THE TASK: Copy out the entries word for word, from their first line through the line containing "text Feedback: [88, 433, 1186, 462]", including both ends.

-.-.-

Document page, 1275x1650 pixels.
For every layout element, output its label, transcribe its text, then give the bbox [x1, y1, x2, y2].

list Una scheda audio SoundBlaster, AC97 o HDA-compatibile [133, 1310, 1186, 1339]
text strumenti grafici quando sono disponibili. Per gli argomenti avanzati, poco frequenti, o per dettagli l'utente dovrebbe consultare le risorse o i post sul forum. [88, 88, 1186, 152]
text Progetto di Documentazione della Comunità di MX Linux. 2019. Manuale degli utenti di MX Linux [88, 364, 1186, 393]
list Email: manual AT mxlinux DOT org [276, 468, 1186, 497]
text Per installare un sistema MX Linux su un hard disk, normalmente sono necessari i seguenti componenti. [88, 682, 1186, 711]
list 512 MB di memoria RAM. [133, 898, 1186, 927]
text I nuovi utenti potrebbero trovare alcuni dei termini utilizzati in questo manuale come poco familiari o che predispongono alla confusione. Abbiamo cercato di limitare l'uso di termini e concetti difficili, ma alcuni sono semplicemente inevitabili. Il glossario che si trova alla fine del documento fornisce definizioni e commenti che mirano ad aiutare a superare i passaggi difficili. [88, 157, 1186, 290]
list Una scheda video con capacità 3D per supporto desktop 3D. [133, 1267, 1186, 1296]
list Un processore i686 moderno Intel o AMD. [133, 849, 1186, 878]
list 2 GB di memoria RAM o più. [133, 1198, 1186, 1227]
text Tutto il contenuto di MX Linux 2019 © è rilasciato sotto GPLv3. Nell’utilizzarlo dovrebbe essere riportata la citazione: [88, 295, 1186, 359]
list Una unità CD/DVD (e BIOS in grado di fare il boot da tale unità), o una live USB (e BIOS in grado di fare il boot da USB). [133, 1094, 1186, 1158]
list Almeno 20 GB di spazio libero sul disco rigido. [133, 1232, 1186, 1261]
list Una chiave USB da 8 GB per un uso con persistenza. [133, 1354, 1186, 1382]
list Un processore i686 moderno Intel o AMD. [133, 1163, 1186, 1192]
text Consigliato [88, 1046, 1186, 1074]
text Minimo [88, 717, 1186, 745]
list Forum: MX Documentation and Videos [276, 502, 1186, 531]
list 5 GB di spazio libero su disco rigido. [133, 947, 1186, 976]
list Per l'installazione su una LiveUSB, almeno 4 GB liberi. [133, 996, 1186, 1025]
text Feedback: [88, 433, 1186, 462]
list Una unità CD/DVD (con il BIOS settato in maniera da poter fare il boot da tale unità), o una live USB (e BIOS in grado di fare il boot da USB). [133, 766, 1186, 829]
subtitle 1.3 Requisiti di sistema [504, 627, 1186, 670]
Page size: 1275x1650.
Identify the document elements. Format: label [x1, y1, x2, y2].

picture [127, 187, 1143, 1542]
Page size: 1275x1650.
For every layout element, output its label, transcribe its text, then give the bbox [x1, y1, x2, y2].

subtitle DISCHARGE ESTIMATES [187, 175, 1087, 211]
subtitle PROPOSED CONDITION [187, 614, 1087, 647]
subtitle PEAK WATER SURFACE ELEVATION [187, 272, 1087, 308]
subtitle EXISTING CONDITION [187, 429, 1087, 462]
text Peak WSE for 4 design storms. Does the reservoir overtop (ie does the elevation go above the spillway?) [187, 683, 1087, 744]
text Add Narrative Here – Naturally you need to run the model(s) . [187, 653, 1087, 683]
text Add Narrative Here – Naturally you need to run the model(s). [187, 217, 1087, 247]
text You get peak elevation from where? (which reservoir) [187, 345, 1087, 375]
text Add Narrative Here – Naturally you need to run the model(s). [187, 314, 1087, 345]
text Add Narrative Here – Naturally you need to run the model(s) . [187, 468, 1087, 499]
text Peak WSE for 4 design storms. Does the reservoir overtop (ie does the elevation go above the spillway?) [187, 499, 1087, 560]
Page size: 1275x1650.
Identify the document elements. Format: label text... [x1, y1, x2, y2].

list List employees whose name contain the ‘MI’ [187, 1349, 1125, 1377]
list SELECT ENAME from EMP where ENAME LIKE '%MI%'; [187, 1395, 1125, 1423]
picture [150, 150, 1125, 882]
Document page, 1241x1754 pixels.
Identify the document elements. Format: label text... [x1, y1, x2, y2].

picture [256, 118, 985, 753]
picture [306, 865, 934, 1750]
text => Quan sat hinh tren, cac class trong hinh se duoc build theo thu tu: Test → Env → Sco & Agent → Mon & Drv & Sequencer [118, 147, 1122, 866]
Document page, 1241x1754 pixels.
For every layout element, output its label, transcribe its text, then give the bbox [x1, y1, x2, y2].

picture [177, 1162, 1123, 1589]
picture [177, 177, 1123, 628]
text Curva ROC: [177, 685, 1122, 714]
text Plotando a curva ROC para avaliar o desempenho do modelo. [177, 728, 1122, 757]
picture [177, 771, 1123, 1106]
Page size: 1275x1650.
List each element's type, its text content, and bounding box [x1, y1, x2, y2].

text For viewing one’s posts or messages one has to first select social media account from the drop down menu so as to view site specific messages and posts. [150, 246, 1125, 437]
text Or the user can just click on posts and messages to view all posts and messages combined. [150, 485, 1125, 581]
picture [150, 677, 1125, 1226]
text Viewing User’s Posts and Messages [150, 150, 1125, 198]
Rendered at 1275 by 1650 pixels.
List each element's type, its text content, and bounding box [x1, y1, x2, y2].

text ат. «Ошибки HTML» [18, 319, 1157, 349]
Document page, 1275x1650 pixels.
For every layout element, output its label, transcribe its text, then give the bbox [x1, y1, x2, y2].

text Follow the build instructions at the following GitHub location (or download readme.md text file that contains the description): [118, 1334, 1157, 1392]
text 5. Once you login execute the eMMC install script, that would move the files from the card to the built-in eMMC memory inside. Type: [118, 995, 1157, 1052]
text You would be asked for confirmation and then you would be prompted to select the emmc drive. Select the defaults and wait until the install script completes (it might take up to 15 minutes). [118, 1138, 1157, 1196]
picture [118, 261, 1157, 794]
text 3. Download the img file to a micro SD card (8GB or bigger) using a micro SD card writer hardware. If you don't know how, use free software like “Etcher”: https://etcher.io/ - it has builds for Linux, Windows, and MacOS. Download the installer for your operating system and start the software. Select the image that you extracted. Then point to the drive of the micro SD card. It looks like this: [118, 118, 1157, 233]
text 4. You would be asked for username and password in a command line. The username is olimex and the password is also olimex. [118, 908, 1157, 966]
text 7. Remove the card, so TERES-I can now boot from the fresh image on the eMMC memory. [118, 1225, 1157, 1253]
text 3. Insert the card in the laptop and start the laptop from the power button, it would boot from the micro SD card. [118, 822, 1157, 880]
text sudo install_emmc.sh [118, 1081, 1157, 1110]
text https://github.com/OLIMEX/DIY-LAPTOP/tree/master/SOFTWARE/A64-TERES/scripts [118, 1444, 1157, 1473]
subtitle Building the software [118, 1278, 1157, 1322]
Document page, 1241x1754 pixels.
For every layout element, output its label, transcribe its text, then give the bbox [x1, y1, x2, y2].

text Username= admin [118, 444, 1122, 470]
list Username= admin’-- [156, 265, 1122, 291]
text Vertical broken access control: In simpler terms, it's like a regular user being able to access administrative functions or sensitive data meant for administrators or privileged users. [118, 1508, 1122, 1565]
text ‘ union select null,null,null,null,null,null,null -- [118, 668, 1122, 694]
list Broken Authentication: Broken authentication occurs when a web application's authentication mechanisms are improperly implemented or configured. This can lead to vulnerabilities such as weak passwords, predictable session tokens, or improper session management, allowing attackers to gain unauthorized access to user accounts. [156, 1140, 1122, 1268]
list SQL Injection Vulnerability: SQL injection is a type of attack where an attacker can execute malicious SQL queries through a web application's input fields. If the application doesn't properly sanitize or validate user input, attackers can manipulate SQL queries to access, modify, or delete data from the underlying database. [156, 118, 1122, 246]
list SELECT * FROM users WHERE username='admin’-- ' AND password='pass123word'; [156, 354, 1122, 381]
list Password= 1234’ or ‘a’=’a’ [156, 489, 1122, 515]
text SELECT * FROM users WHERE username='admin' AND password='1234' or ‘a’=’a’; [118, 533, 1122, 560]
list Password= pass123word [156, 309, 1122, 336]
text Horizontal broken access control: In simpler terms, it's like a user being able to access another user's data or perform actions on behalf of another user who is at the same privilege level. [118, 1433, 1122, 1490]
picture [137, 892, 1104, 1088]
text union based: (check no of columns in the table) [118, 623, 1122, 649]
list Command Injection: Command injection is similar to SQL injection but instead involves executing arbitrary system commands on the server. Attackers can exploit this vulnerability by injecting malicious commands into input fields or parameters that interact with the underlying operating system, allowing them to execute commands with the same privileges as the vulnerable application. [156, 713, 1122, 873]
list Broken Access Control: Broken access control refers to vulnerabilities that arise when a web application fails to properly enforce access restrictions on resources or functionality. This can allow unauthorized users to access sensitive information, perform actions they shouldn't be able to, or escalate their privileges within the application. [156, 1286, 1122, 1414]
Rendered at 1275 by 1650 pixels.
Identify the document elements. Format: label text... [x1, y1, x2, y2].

-.-.-

WRITTEN RESPONSE:
Document page, 1275x1650 pixels.
For every layout element, output its label, transcribe its text, then give the bbox [x1, y1, x2, y2].

list Una scheda audio SoundBlaster, AC97 o HDA-compatibile [133, 1310, 1186, 1339]
text strumenti grafici quando sono disponibili. Per gli argomenti avanzati, poco frequenti, o per dettagli l'utente dovrebbe consultare le risorse o i post sul forum. [88, 88, 1186, 152]
text Progetto di Documentazione della Comunità di MX Linux. 2019. Manuale degli utenti di MX Linux [88, 364, 1186, 393]
list Email: manual AT mxlinux DOT org [276, 468, 1186, 497]
text Per installare un sistema MX Linux su un hard disk, normalmente sono necessari i seguenti componenti. [88, 682, 1186, 711]
list 512 MB di memoria RAM. [133, 898, 1186, 927]
text I nuovi utenti potrebbero trovare alcuni dei termini utilizzati in questo manuale come poco familiari o che predispongono alla confusione. Abbiamo cercato di limitare l'uso di termini e concetti difficili, ma alcuni sono semplicemente inevitabili. Il glossario che si trova alla fine del documento fornisce definizioni e commenti che mirano ad aiutare a superare i passaggi difficili. [88, 157, 1186, 290]
list Una scheda video con capacità 3D per supporto desktop 3D. [133, 1267, 1186, 1296]
list Un processore i686 moderno Intel o AMD. [133, 849, 1186, 878]
list 2 GB di memoria RAM o più. [133, 1198, 1186, 1227]
text Tutto il contenuto di MX Linux 2019 © è rilasciato sotto GPLv3. Nell’utilizzarlo dovrebbe essere riportata la citazione: [88, 295, 1186, 359]
list Una unità CD/DVD (e BIOS in grado di fare il boot da tale unità), o una live USB (e BIOS in grado di fare il boot da USB). [133, 1094, 1186, 1158]
list Almeno 20 GB di spazio libero sul disco rigido. [133, 1232, 1186, 1261]
list Una chiave USB da 8 GB per un uso con persistenza. [133, 1354, 1186, 1382]
list Un processore i686 moderno Intel o AMD. [133, 1163, 1186, 1192]
text Consigliato [88, 1046, 1186, 1074]
text Minimo [88, 717, 1186, 745]
list Forum: MX Documentation and Videos [276, 502, 1186, 531]
list 5 GB di spazio libero su disco rigido. [133, 947, 1186, 976]
list Per l'installazione su una LiveUSB, almeno 4 GB liberi. [133, 996, 1186, 1025]
text Feedback: [88, 433, 1186, 462]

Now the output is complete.